Untuk menghilangkan barang bukti, tersangka menyuruh anaknya KV untuk membeli premium dan membawa kedua jasad yang tidak lain suami dan anak tirinya itu ke semak-semak di Kampung Bondol. Setelah itu, premium yang dibelinya disiramkan di dalam mobil dan ke kedua jasad itu kemudian membakarnya.
Kasus ini terungkap pada Minggu, (25/8) setelah warga sekitar melihat ada minibus yang terbakar di pinggir jalan menjorok ke semak-semak.
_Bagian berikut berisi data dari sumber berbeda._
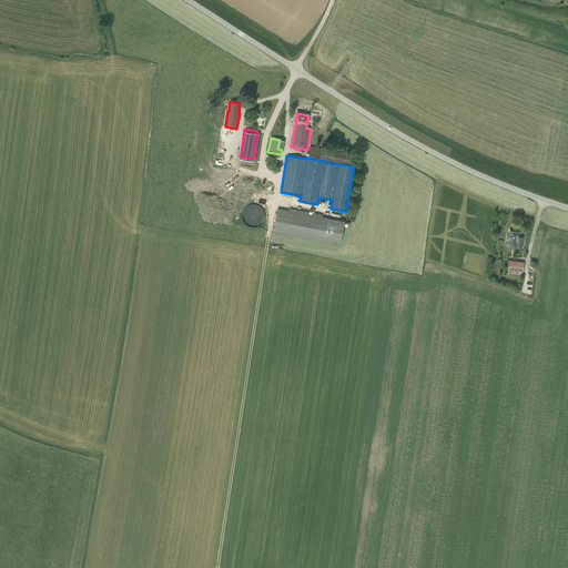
[(242,219),(256,226),(265,210),(250,203),(242,219)]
Setelah api dipadamkan ternyata di dalam kendaraan roda empat itu ditemukan dua jasad yang kondisinya sudah hangus terbakar dan bersisa hanya tulang.
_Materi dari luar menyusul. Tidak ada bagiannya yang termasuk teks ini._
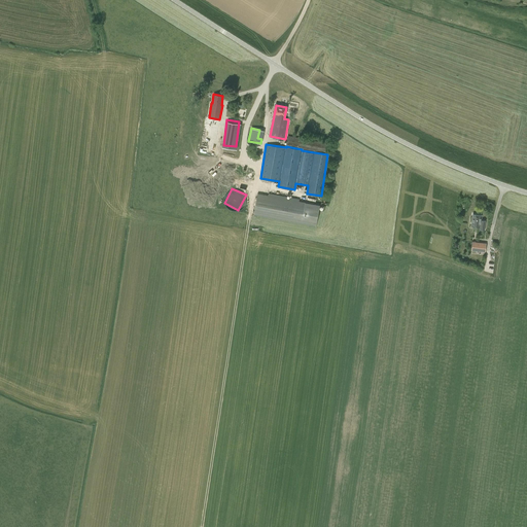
[(252,215),(315,225),(319,204),(299,201),(300,199),(268,194),(268,195),(256,192),(252,215)]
Polisi yang menerima laporan langsung bergerak cepat melakukan olah tempat kejadian perkara (TKP) yang kemudian jajaran Polsek Cidahu, Polres Sukabumi dan Jatanras Polda Jabar untuk mengejar tersangka.
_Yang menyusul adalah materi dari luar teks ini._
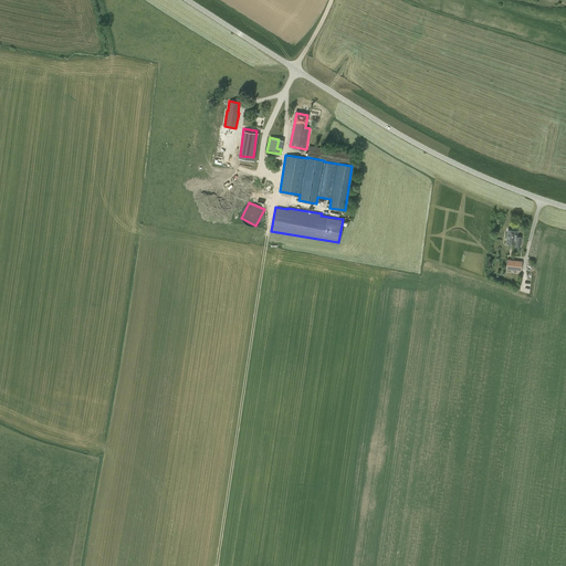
[(519,236),(517,231),(509,230),(507,244),(516,244),(516,248),(522,248),(523,237),(519,236)]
Kurang dari 24 jam, polisi akhirnya mengungkap kasus tersebut dan dipastikan kedua jasad berjenis kelami pria tersebut adalah korban pembunuhan setelah dilakukan autopsi di RS Polri Keramat Jati DKI Jakarta.
"Kami masih mengembangkan kasus ini karena pembunuhan tersebut melibatkan pihak lain. Otak pembunuhan dalam kasus ini adalah AK yang berstatus sebagai istri korban," kata Nasriadi.